Our Kenneth Chase explains how a $20 million dollar grant is helping them take a different approach in the search for a cure.

"Larger than anything we've ever seen in the biomedical sciences in this area,” Dr. Marc Basson, of the School of Medicine and Health Sciences, said.

$20 million dollars in grants is the huge windfall researchers at the University of North Dakota say they need to fight cancer.

The plan is to address how cancer affects specific groups in North and South Dakota, and the disease's link to our environment.

"We do know that Native Americans have different death rates than white people for instance in North Dakota,” Basson said. “We know that some of the refugee populations have poor access to care and have poor outcomes with care. We know that there are environmental factors, radon for instance."

Dr. Marc Basson spent the last two years working on getting the money from the National Institutes of Health.

WDAY News has learned they could fund as many as 20 projects each year for the next five years with the money.

Instead of funding a single research project, the SMHS plans to pair doctors from companies like Altru and Sanford with researchers.
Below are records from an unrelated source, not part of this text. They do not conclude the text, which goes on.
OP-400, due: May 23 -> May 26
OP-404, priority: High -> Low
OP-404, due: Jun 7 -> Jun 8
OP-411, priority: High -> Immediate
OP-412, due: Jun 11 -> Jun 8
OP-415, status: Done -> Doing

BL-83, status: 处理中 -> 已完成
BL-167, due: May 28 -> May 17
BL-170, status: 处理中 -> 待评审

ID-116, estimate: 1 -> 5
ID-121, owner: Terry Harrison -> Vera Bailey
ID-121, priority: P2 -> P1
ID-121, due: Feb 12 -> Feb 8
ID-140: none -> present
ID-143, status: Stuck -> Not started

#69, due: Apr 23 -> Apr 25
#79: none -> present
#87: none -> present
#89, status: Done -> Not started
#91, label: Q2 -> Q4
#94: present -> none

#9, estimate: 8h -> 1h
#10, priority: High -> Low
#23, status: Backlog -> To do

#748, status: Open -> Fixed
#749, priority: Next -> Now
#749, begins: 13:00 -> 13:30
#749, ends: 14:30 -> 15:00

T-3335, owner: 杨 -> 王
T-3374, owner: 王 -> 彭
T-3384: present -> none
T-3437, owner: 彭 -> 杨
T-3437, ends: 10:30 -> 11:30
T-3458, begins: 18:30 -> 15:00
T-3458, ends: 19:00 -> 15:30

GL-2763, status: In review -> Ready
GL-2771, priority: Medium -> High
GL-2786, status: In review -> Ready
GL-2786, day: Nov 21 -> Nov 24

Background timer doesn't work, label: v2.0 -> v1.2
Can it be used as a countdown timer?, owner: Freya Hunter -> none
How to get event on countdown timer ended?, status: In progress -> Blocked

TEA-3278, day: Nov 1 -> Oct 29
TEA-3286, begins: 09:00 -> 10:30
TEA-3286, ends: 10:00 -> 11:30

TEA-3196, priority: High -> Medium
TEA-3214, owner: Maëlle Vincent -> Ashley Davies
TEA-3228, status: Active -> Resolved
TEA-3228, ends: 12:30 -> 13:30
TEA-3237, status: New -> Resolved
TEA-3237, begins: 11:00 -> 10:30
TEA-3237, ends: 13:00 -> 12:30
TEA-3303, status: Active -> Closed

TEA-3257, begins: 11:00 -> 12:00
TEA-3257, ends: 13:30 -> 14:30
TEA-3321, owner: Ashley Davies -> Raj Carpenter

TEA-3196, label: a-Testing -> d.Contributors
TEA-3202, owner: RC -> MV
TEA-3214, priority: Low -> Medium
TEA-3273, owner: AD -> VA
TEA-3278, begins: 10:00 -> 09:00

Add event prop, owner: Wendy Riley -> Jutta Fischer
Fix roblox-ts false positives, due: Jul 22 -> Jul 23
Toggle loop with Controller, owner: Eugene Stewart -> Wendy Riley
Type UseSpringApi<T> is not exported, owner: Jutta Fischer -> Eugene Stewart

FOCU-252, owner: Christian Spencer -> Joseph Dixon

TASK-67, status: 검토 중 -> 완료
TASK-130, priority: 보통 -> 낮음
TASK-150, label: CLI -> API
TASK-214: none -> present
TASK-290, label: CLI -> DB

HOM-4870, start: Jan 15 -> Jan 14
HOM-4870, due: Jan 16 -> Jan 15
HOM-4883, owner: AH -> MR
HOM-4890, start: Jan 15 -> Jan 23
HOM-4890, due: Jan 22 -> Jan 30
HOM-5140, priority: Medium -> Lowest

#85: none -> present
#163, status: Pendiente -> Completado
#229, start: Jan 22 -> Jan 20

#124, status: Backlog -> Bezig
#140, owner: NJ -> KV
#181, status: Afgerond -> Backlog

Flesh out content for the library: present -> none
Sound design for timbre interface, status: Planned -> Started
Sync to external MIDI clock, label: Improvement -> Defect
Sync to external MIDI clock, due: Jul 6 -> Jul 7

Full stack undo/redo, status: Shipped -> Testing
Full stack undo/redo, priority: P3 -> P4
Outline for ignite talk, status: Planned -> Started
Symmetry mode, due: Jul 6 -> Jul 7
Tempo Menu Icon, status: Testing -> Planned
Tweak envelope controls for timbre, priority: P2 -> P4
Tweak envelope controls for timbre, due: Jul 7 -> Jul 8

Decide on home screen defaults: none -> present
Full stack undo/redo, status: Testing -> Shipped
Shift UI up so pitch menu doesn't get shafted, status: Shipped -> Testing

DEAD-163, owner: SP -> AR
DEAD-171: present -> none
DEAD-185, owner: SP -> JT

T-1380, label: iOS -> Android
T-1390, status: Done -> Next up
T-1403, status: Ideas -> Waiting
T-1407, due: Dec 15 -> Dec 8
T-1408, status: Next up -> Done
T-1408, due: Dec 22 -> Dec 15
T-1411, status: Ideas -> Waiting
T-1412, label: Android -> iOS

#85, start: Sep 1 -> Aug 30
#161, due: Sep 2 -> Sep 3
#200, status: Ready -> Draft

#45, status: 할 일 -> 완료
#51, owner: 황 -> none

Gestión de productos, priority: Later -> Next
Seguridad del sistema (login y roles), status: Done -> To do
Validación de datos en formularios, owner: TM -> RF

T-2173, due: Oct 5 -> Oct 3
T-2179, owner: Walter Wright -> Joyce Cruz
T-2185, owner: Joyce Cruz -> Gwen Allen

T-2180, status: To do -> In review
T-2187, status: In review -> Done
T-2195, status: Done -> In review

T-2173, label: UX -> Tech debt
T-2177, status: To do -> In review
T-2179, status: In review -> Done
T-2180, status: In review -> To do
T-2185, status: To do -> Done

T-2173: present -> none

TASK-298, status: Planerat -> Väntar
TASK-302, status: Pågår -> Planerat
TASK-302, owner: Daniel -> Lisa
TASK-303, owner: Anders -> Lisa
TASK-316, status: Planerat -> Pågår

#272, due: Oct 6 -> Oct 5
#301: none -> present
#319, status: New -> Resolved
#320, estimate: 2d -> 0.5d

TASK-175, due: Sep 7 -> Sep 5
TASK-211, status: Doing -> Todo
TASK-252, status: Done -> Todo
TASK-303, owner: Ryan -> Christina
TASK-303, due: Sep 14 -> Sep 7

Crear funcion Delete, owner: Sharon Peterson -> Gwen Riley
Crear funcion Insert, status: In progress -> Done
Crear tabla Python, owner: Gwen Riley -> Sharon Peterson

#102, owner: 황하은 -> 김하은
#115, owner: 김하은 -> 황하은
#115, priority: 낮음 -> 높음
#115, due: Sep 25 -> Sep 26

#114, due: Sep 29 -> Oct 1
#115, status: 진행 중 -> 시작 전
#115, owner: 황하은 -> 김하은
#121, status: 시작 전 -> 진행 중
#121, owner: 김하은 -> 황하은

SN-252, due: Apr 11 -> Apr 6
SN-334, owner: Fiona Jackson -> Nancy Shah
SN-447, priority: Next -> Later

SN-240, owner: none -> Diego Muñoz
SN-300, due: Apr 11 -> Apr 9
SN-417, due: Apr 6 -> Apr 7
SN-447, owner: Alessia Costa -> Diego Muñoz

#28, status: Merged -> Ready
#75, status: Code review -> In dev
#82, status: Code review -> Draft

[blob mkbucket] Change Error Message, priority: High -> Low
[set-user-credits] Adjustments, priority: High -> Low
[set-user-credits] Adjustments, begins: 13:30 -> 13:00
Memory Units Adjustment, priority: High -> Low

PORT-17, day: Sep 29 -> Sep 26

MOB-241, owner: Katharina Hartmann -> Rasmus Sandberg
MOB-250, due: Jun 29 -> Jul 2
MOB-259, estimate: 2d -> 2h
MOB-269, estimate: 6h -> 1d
"We have the people who live in laboratories, or who live with their computers, or their data registries. We have the people that take care of patients. And they don't talk to each other well because they're different kind of people with very different kinds of training," Basson said.

The hope here is that the teams can work together to improve cancer care across state lines.

"This is more about culture change. This is about developing a whole network of people around the region who can individually work toward cures," Basson said.

A groundbreaking approach in the search for a cure.